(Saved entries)
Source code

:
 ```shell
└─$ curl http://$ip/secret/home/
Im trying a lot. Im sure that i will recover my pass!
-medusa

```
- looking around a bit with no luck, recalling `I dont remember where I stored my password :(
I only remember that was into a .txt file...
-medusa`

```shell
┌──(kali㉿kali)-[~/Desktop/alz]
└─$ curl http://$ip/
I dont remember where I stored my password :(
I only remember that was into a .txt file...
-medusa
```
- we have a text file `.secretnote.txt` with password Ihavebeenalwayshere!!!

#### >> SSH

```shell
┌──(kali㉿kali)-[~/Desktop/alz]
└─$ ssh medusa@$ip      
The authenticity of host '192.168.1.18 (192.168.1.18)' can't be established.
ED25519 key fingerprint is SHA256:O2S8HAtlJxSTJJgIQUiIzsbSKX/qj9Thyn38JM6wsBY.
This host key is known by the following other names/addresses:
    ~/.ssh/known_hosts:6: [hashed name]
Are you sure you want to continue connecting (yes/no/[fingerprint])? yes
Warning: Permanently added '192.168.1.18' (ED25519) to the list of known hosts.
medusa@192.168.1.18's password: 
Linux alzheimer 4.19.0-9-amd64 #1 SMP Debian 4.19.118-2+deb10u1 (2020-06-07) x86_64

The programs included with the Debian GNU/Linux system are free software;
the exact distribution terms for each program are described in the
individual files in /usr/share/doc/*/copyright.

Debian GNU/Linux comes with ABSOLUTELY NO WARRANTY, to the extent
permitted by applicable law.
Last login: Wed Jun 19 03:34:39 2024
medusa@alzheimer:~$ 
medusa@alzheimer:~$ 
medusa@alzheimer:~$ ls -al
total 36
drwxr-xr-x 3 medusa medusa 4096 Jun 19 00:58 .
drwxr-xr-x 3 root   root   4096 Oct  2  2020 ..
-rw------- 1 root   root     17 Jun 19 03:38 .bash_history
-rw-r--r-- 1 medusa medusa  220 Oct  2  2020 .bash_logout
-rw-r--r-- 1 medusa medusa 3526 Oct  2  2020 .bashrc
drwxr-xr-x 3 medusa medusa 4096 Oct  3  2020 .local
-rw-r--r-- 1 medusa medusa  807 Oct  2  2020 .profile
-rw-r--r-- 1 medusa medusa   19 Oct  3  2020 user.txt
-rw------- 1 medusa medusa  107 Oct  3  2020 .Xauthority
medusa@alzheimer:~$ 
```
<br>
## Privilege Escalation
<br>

* * *

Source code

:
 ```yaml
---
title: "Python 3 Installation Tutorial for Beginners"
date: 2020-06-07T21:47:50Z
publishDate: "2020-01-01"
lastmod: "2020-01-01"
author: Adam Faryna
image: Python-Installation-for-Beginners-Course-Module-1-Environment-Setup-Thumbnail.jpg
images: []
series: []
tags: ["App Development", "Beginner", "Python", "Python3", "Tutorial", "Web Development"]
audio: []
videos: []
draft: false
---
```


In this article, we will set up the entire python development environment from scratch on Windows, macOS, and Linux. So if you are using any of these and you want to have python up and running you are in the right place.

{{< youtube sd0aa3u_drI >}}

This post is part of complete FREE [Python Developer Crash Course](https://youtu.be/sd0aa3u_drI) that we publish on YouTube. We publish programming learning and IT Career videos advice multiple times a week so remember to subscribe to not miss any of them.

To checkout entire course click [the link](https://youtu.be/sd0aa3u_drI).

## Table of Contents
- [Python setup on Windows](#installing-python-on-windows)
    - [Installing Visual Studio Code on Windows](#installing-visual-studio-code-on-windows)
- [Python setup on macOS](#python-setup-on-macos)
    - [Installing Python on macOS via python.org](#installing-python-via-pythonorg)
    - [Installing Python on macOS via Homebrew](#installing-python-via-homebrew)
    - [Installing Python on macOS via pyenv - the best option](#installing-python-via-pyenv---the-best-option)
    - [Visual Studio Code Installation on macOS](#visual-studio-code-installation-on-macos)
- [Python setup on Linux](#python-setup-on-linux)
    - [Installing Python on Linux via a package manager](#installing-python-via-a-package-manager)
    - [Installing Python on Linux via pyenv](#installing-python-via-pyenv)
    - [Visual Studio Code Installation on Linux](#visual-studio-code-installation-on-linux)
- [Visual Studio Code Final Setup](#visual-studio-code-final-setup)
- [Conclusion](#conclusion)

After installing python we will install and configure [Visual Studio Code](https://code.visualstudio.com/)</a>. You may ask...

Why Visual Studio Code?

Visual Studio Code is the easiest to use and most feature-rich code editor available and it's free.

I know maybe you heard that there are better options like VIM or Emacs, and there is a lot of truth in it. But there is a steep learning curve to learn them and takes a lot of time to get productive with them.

* _Problem to solve_:
Return a copy of each line in the records above that has "them" in it.

* _Result for this task_:
This post is part of complete FREE [Python Developer Crash Course](https://youtu.be/sd0aa3u_drI) that we publish on YouTube. We publish programming learning and IT Career videos advice multiple times a week so remember to subscribe to not miss any of them.
I know maybe you heard that there are better options like VIM or Emacs, and there is a lot of truth in it. But there is a steep learning curve to learn them and takes a lot of time to get productive with them.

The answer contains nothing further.